The last of the Amerada Hess payment royalty payment disputes was settled in 1995.
Tariff
The TAPS tariff is the cost of transporting a barrel of oil from the North Slope to Valdez. It is deducted from the gross value of a barrel of oil before production taxes are assessed. Historically, the owners of TAPS and the state have disagreed over the cost of transporting oil from the North Slope through the pipeline to Valdez, with the owners consistently claiming a higher cost and the state claiming a lower cost. Not surprising, since the higher the tariff, the lower the taxes the producers have to pay. And, of course, the producers own the pipeline, they are paying the tariff to themselves.
Earlier this year, an administrative law judge with the Federal Energy Regulatory Commission (FERC), which regulates the TAPS tariff, came to the conclusion that the tariff the TAPS owners (including BP, Conoco and Exxon) are claiming is too high.
Finally, Richard Fineberg, an economic researcher and former advisor to Gov.
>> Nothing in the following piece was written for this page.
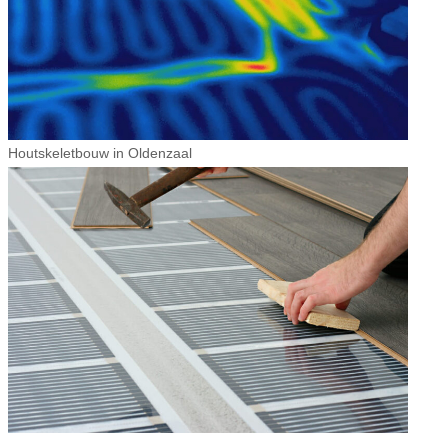
Houtskeletbouw in Oldenzaal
Steve Cowper, asserts that the TAPS owners may have pocketed as much as $4.5 billion over the life of TAPS at state expense.
Th-th-th-that’s all folks
I’ll be vacationing for a while, trying to regain the tattered shreds of my sanity, trying to finish another mystery novel and trying to get ready for the regular session in January. This e-news will resume its regular appearance then. So if we don’t run into each other between now and then, happy holidays.